In particular he asked, ‘where is the business case’? Usually no one is allowed to go to the loo in the Department for Transport without a business case being prepared. The transition team led by Chandarana has worked itself through several months worth of lottery jackpots in preparing these lengthy documents and yet the Department has sprung on the unsuspecting public the possible closure of nearly 1,000 ticket offices without even the hint that it has done any sums whatsoever. ‘Back of the envelope’ is too flattering. As Mark Smith, who is the Man at Seat 61, told Nigel, he would have expected that there would have been some assessment of the throughput of each ticket office being considered for closure. Yet, given that Glossop will survive and Glassgow won’t, there has been no such systematic work.

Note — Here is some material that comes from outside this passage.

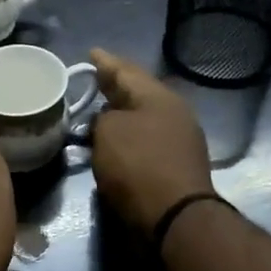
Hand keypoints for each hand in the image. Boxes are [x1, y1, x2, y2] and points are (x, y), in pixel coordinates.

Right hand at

But as Meekings pointed out to me, in the past there would have been railway managers – and indeed staff on the ground – who would have been able to assess the impact of such a move and report upwards to the senior management.; But the railways are leaderless and rudderless. Meekings describes the process as akin to the Beeching cuts and the turmoil of privatisation a generation later. He sees it as the third postwar upheaval to hit the railways and he has a point.

 

 

 

 

 

No more hiding under commercial confidentiality

 

One of the best aspects of our political system is that there are still checks and balances to challenge decision making by the government ministers. Over the years, the Commons Transport Select Committee, chaired by an illustrious series of independently minded politicians, such as Robert Adley (who wrote trainspotter books), the redoubtable Gwyneth Dunwoody (both sadly no longer with us) and more recently Louise Ellman. When Huw Merriman was promoted to be rail minister last year, his position was taken over by the quietly spoken but effective Tory MP for Milton Keynes South, Iain Stewart. After enjoying having Merriman, as minister, submit the government’s response to the Integrated Rail Plan inquiry report which Merriman himself authored, Stewart and his committee have launched an interesting enquiry into data.

That may sound fantastically dull but actually is vitally important in this day and age. So much can be gleaned from data and the railways produce absolutely copious amounts of it. The first line of the call for evidence asks exactly the right question about how the sharing of data can be used to improve services. One of the outrageous results of privatisation is that rail usage figures have become ‘commecially confidential’. This is ludicrous, both because it is difficult to see how the release of such figures can be detrimental to a train operators but also because it prevents the sharing of what should be publicly available data. Of course, it is even more ridiculous now that the train operators no long take revenue risk and therefore have no financial interest in how many people use the railways. Let’s hope the committee can expose this calumny and ensure that railway data is open to all.